Predicting action sequences for robotic movement
Forecasting future robot observations for world modeling
Estimating expected returns for planning

Advantages Over Traditional Approaches

Traditional robotic control systems often rely on vision-language models (VLMs) that can suggest high-level actions but lack the ability to execute them precisely. In contrast, Cosmos Policy’s world foundation model approach is specifically designed to understand how scenes evolve over time—a crucial capability for robot control.

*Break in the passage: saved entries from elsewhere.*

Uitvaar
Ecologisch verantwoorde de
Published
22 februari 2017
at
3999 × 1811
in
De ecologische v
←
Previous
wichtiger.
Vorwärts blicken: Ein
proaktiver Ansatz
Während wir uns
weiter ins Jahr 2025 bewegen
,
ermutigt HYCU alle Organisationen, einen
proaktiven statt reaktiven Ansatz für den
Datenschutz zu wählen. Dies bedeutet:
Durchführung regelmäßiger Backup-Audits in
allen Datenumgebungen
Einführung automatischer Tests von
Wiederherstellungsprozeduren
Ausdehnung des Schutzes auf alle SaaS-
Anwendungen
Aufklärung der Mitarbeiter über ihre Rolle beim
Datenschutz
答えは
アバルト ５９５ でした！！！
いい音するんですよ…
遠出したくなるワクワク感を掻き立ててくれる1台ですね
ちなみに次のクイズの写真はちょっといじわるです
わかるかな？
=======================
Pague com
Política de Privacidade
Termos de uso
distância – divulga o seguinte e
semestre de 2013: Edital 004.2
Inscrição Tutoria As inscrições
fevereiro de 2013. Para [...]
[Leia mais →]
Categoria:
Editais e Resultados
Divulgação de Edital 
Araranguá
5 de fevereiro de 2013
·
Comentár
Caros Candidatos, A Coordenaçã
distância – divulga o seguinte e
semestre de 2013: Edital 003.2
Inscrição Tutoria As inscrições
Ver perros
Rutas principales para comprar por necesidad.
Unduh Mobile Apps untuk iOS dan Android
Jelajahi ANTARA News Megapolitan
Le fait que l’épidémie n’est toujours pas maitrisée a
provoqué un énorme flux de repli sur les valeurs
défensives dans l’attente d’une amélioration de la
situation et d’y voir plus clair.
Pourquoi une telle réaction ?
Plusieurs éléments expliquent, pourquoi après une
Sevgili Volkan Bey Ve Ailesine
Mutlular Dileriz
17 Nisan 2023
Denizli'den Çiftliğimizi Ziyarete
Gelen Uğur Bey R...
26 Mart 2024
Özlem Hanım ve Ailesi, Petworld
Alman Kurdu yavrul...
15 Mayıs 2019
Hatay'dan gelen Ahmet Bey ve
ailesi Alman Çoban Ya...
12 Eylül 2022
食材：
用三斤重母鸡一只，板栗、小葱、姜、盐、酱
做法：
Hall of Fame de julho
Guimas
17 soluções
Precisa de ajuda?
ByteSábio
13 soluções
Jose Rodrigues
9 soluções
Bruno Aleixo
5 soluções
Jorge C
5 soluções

The diffusion-based architecture enables Cosmos Policy to handle complex, high-dimensional distributions across long temporal horizons, making it particularly effective for tasks requiring precise coordination and multi-step execution.

Performance Benchmarks

NVIDIA’s testing shows Cosmos Policy achieving state-of-the-art performance on standard benchmarks:

On the LIBERO benchmark, Cosmos Policy achieved a 98.5% average success rate, outperforming previous leading models
On RoboCasa, it reached a 67.1% success rate with only 50 training demonstrations per task, compared to competitors requiring hundreds or thousands of examples
In real-world bimanual manipulation tests using the ALOHA robot platform, model-based planning enhanced task completion rates by 12.5%

Implementation Flexibility

Cosmos Policy can be deployed in two ways:

As a direct policy, where only actions are generated at inference time
As a planning policy, where multiple candidate actions are evaluated by predicting their resulting future states and values

The model’s ability to inherit pretrained knowledge while remaining simple to train and deploy represents a significant advancement in making robots more adaptable and efficient across various tasks.